> On Mon, Jan 24, 2011 at 02:53:05PM +0100, Felix Blanke wrote:
> > On 24. January 2011 - 13:13, Hugo Mills wrote:
> > > On Mon, Jan 24, 2011 at 02:01:04PM +0100, Felix Blanke wrote:
> > > > Hi,
> > > > 
> > > > you were talking about the LOOP_GET_STATUS function. I'm not quite sure 
> > > > where does it
> > > > came from. Is it part of the kernel? Or does it come from the 
> > > > util-linux package?
> > > 
> > >    It's an ioctl (number 0x4c03) that works on loop devices, and
> > > returns information about the loop device. Being an ioctl, it's
> > > implemented in the kernel. Unfortunately, since it's part of the
> > > kernel API, the size of the name field is probably fixed for the rest
> > > of time, and so the bug can't be fixed.
> > >
> > 
> > That sounds great :/
> 
>    If you change the layout of the structure, then you have two
> incompatible APIs: the one before, and the one after the change. Code
> that's compiled to work with one version won't work with the other.
> This will cause all manner of pain, and the kernel developers tend
> (quite rightly) to come down hard on any attempts to do that kind of
> thing.
> 
> > > > Btw: I tested it with util-linux-2.19-rc1. The strace still contains
> > > > the truncated path, and no '*'. Therefore I think that ioctl is from
> > > > the kernel.
> > > 
> > >    Indeed.
> > > 
> > >    What I find interesting is that my copy of losetup follows symlinks
> > > from the /dev/disk/by-id/... path back to the original device node
> > > (/dev/dm-7 in my test case) before setting up the loop, whereas yours
> > > seems not to.
> > > 
> > >    I think that that's probably the easiest solution to this problem:
> > > modify losetup to use realpath(3) on the device node it's given.
> 
> > I dont see where that helps with the problem. If I understand
> > Goffredo correct mkfs.btrfs is using the ioctl to get the path.
> > Letting losetup following the link will fix the output of "losetup
> > /dev/loopX", but it will not fix the truncated path from the ioctl
> > and therefore it will not fix the problem with mkfs.btrfs.
> 
>    What seems to be happening is that at the point that losetup
> creates the loop device, it stores the pathname of the underlying
> device node in the kernel. When you run losetup -a or mkfs.btrfs,
> these use the LOOP_GET_STATUS ioctl to retrieve that pathname. The
> pathname that LOOP_GET_STATUS returns is truncated to 64 bytes (63
> ASCII characters, plus the zero terminator). losetup -a simply prints
> it; mkfs.btrfs tries to use it as a parameter to realpath(3). It is at
> this point that the symptoms of breakage occur, because the truncated
> name doesn't exist, so realpath returns an error.
> 
>    If, instead, the initial losetup call tracked the symlinks back to
> the original device node (i.e. something like "/dev/sdb3", or
> "/dev/mapper/ruthven-btest" in my example), then the name that's
> stored in the kernel would be shorter, and we'd be less likely to see
> the truncation. This is what my copy of losetup seems to be doing. I
> can't see any distribution-specific patches in the source for
> util-linux that would do this, though.
> 

Ah, I see :)
It is strange that your util-linux does follow the link. 

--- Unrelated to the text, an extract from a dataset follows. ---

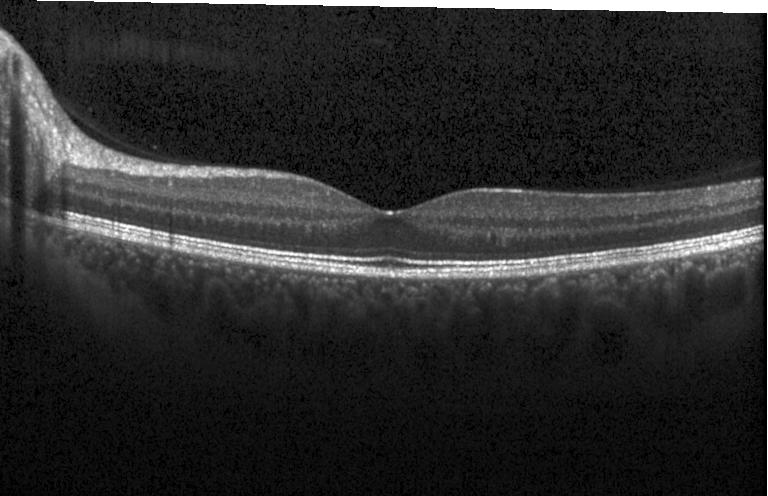 Spectral-domain OCT. Optical coherence tomography scan. Heidelberg Spectralis. Macular scan — Diagnosis: no choroidal neovascularization, no diabetic macular edema, and no drusen.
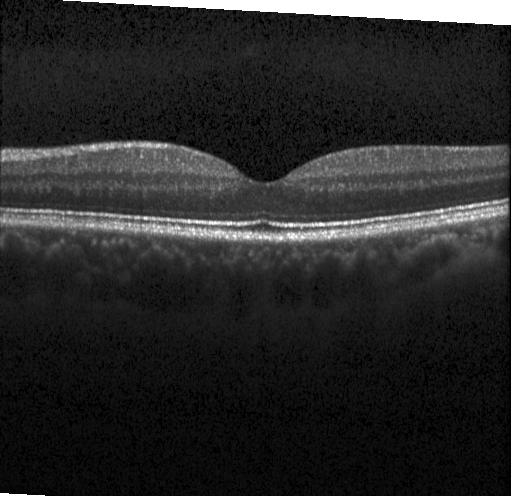
Optical coherence tomography scan — Neither choroidal neovascularization, diabetic macular edema, nor drusen.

I tried to read the informations with the newest (original) util-linux. But the
assignment of the /dev/loopX was done with an older util-linux. I'll try to use 
the
new util-linux to decrypt a device and look what losetup is reporting. Maybe 
that
will solve the problem and it's just my "old" version of util-linux which has 
that
problem.


Felix



>    Hugo.
> 
> -- 
> === Hugo Mills: hugo@... carfax.org.uk | darksatanic.net | lug.org.uk ===
>   PGP key: 515C238D from wwwkeys.eu.pgp.net or http://www.carfax.org.uk
>   --- But people have always eaten people,  / what else is there to ---  
>          eat?  / If the Juju had meant us not to eat people / he         
>                      wouldn't have made us of meat.